* _WHAT THIS EXERCISE ASKS_
1. According to the big data article, how much venture capital funding did Cloudera raise?
2. Reproduce the passage of the big data article starting at "Structure keynoter Paul" and ending at "investment in Pivotal.".

* _EXTRACT_
[Begin]

Big Data // Software Platforms
Commentary
3/20/2014
11:34 AM
Doug Henschen
Doug Henschen
Commentary
Connect Directly
Google+
LinkedIn
Twitter
RSS
E-Mail
50%
50%

Big Data Reaches Inflection Point

Enterprises see the light on big data opportunities. It's only a matter of time before mainstream data-management environments evolve.

What's the status of the big data revolution? Fresh clues emerged this week with Hadoop vendor Cloudera scoring a $160 million round of venture capital funding, big data analytics company Platfora getting a $38 million capital infusion, and Allied Market Research issuing an estimate that the $2 billion Hadoop ecosystem (as measured in 2013) will quickly grow to $50 billion by 2020.

Citing that heady $50 billion stat, Rob Bearden, CEO of Cloudera-rival Hortonworks, said that he expects see "60%, 70%, 80%" of enterprise data moving into Hadoop over the coming years. Speaking at this week's GigaOM Structure Data big data event in New York, Bearden said Hadoop changes the economics of managing data, giving companies a sought-after "single platform that manages all data types and structures."

Structure keynoter Paul Maritz, CEO of EMC-spinoff Pivotal, said his company is focused on making Hadoop enterprise-ready so "mere mortals can do what the Internet giants have done with lots of data." Businesses are "starting to wake up to the opportunity," he said, citing General Electric as a case in point. GE CEO Jeffrey Immelt has changed the direction of that industry giant to seize the opportunity in the Internet of Things, which inspired its "industrial Internet" strategy, marked by connected turbines, locomotives, aircraft engines, and more. The need for big data tooling was one motivation behind GE's $105-million, 2013 investment in Pivotal.

[Want more on Pivotal's latest moves? Read Pivotal Brings In-Memory Analysis To Hadoop.]

Cutting-edge giants like GE aren't the only ones investing in big data. "We're starting to see companies reconceive themselves as data companies," Maritz observed. "When all of the consumers in the world got connected to the Internet, it enabled a radical change. As billions of devices get connected, that, too, will enable radical change, so we have to embrace it."

Hortonworks CEO Rob Bearden.
Hortonworks CEO Rob Bearden.

The big data expenditures won't go just to Hadoop providers. Exhibitors at the Structure event represented a cross-section of technologies:

  • Alpine Data Labs announced support for the open source Spark technology for in-memory analysis on top of Hadoop. Spark developer and support provider Databricks has certified Alpine's implementation of the technology for machine learning and analytics.
  •  HP Vertica is in partnership with multiple Hadoop vendors (most recently MapR), but with its recent Vertica 7 release it introduced Flex Zone, which sounds like a lightweight alternative to Hadoop. Flex Zone is built on commodity hardware. Its nodes can store structured or semi-structured data. It supports schema-on-read analysis, meaning you just load data without having to create a schema in advance or use ETL to load. FlexZone is deployed and managed with the same tools used for Vertica, and it's queried with SQL (or in-database R or Java-based algorithms). Flex Zone does not support unstructured data (like images or audio files) or MapReduce processing as Hadoop does. But you won't have to learn Pig or MapReduce, and it's said to be about in line with Hadoop storage costs.

[End]

* _MATERIAL_
[Begin]

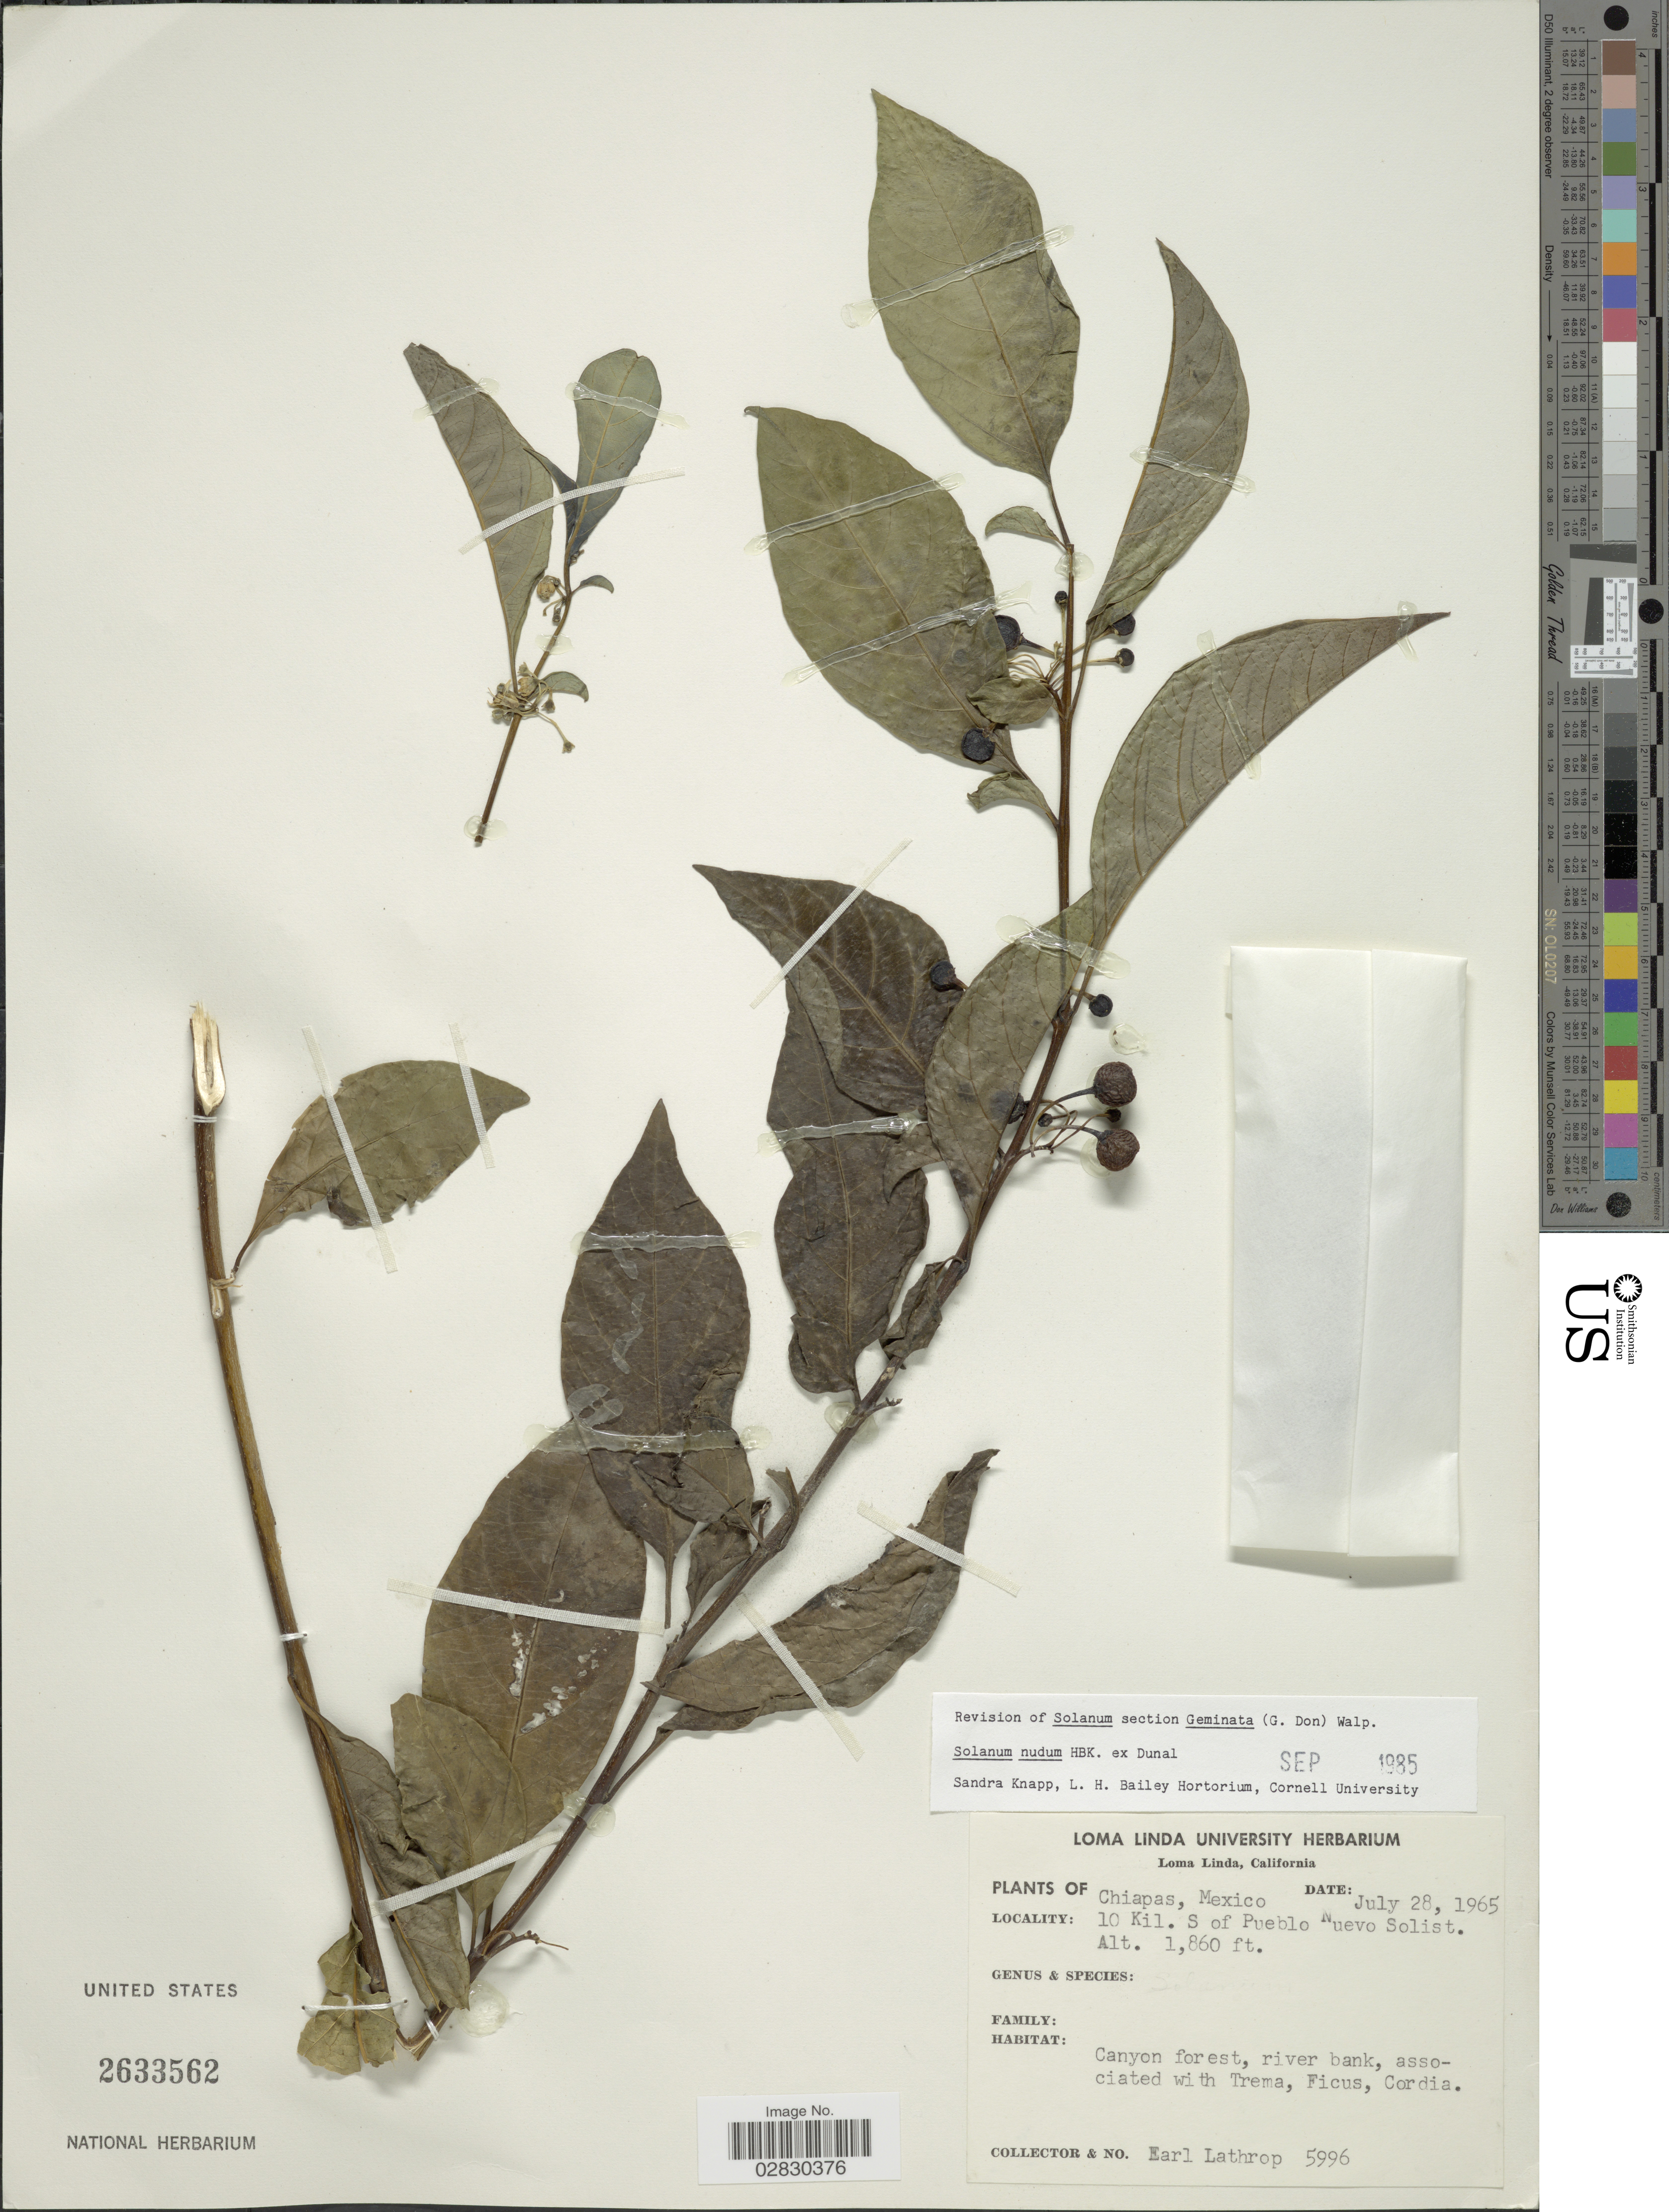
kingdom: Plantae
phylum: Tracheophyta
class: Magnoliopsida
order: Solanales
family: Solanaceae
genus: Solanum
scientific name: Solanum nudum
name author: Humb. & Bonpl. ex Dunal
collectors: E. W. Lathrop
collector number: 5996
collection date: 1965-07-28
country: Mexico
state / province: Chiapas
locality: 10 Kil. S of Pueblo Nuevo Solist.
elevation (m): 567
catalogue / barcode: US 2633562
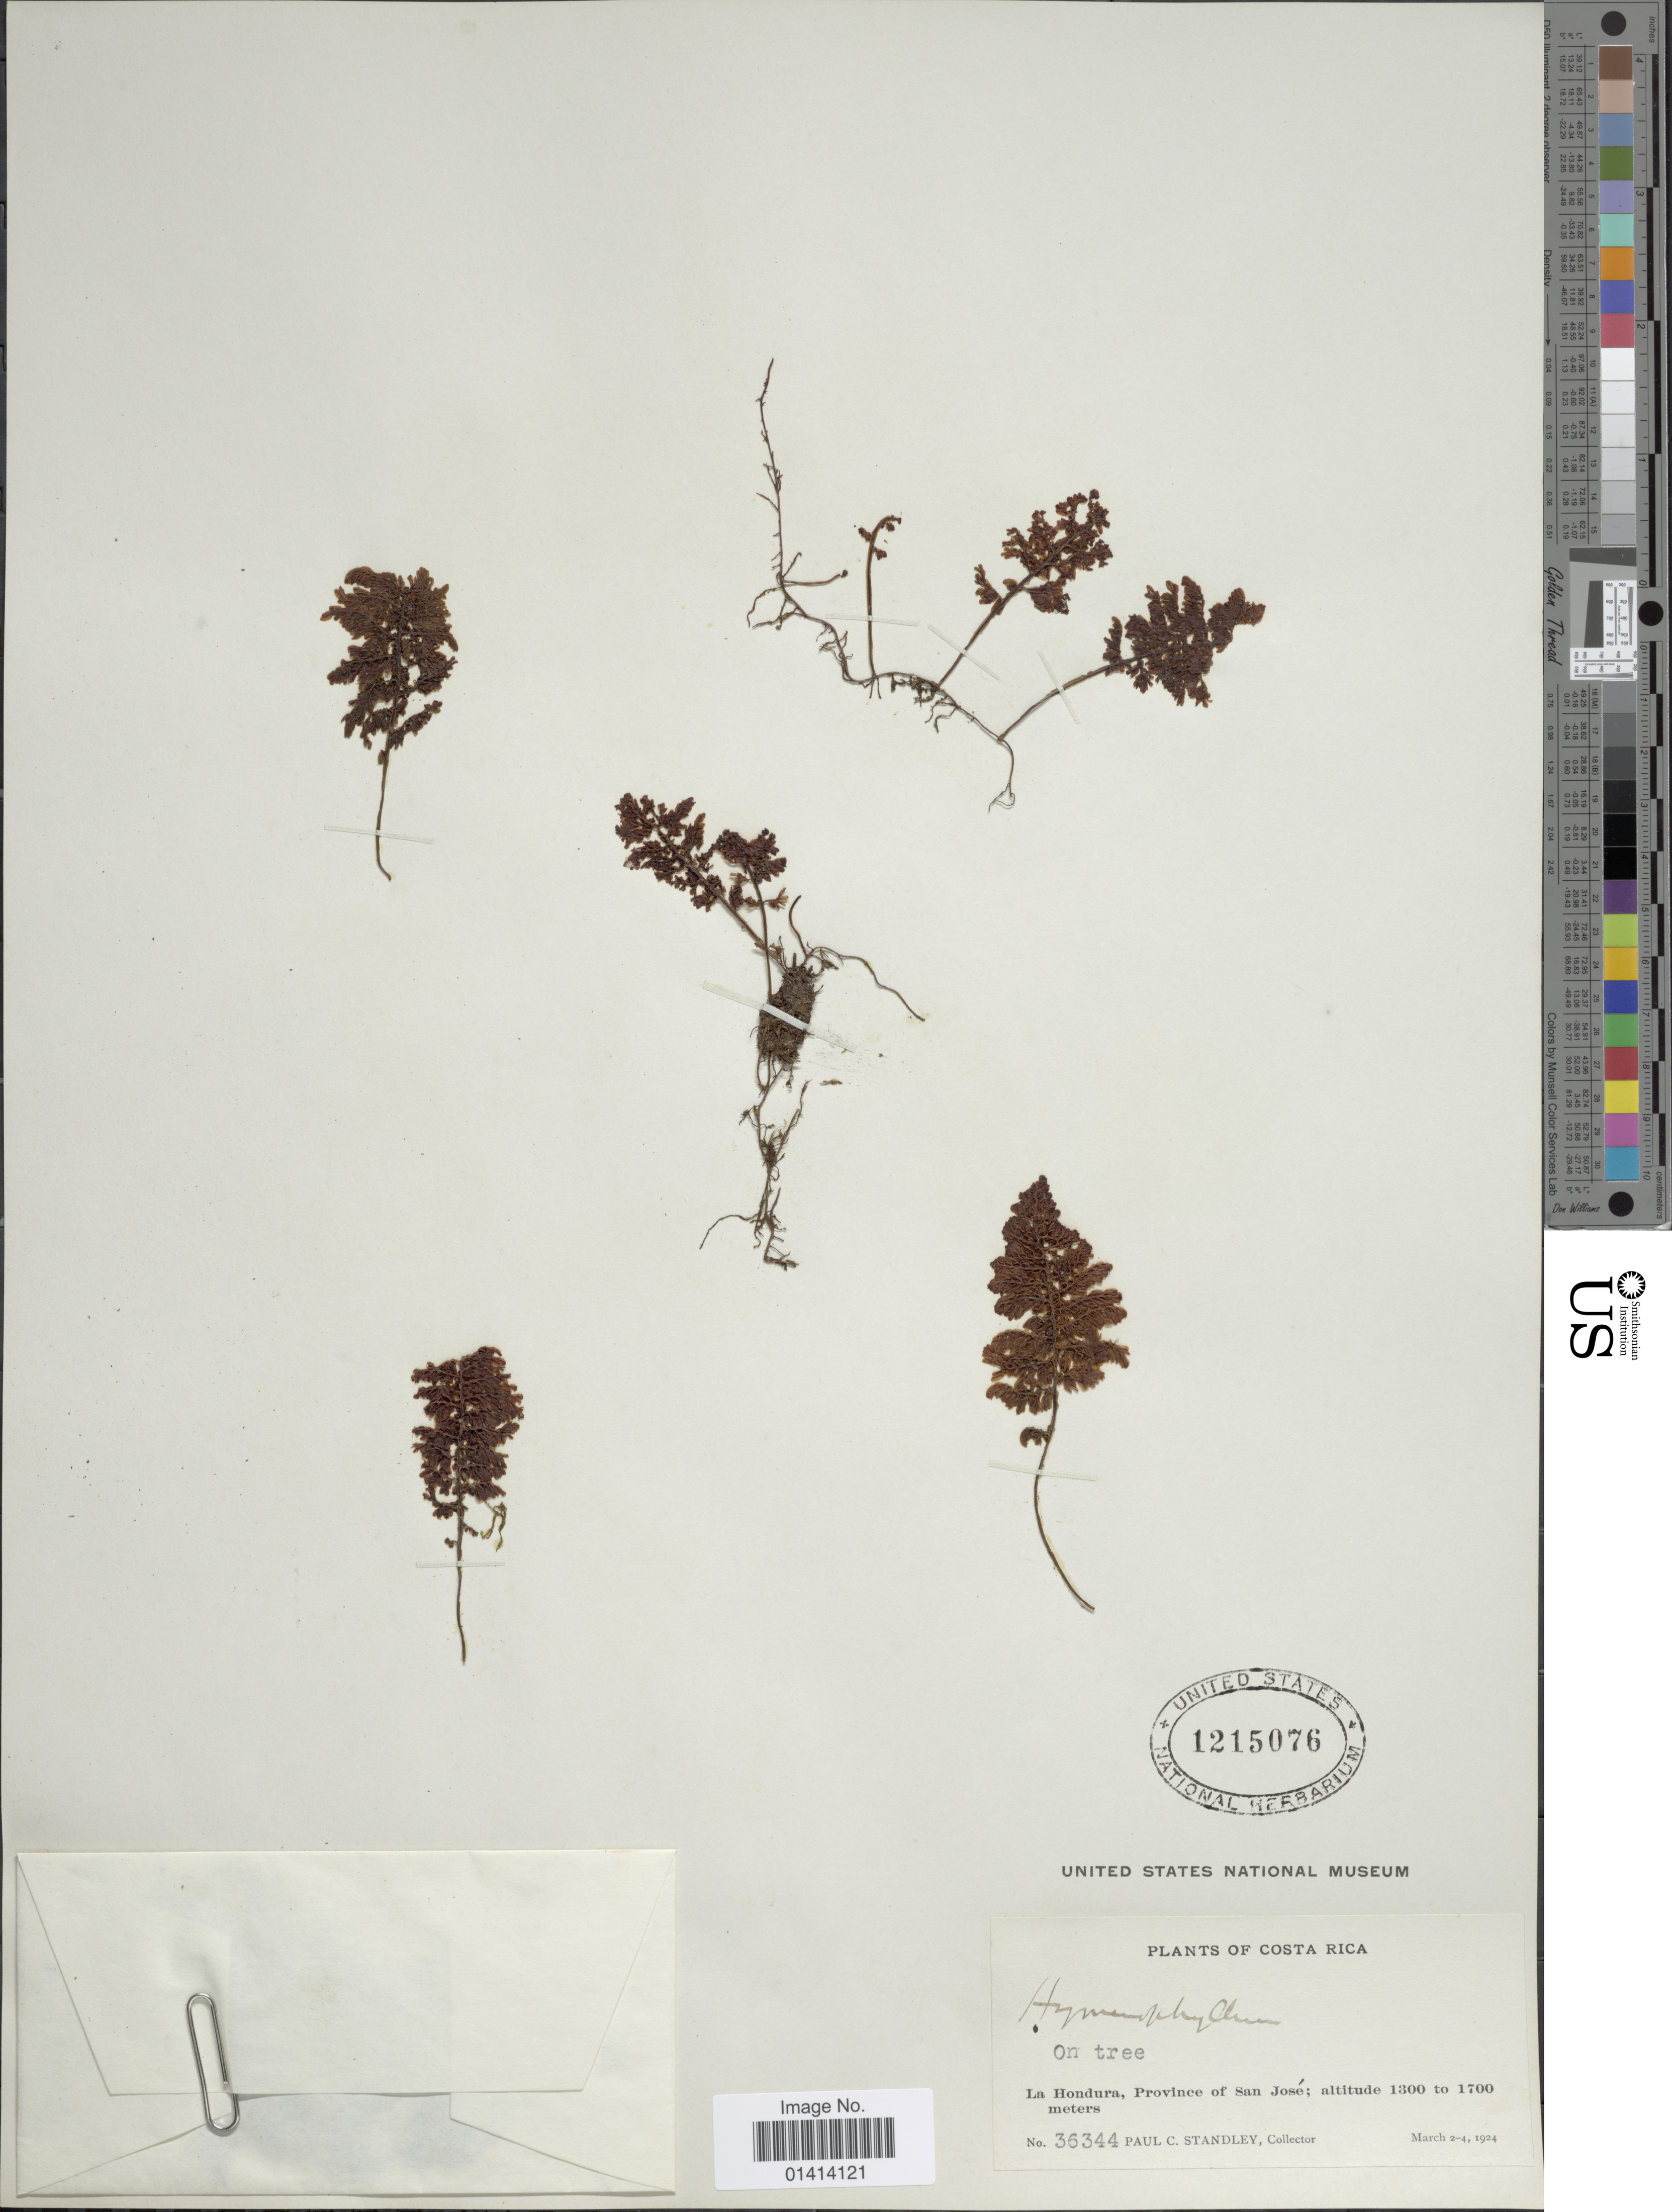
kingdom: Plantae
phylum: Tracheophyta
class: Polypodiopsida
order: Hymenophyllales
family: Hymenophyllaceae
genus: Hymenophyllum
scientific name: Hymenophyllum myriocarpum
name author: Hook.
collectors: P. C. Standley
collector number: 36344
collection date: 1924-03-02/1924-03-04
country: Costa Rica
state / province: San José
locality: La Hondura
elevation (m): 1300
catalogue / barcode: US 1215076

[End]

* _WORKED ANSWERS_
1. $160 million.

2.
Structure keynoter Paul Maritz, CEO of EMC-spinoff Pivotal, said his company is focused on making Hadoop enterprise-ready so "mere mortals can do what the Internet giants have done with lots of data." Businesses are "starting to wake up to the opportunity," he said, citing General Electric as a case in point. GE CEO Jeffrey Immelt has changed the direction of that industry giant to seize the opportunity in the Internet of Things, which inspired its "industrial Internet" strategy, marked by connected turbines, locomotives, aircraft engines, and more. The need for big data tooling was one motivation behind GE's $105-million, 2013 investment in Pivotal.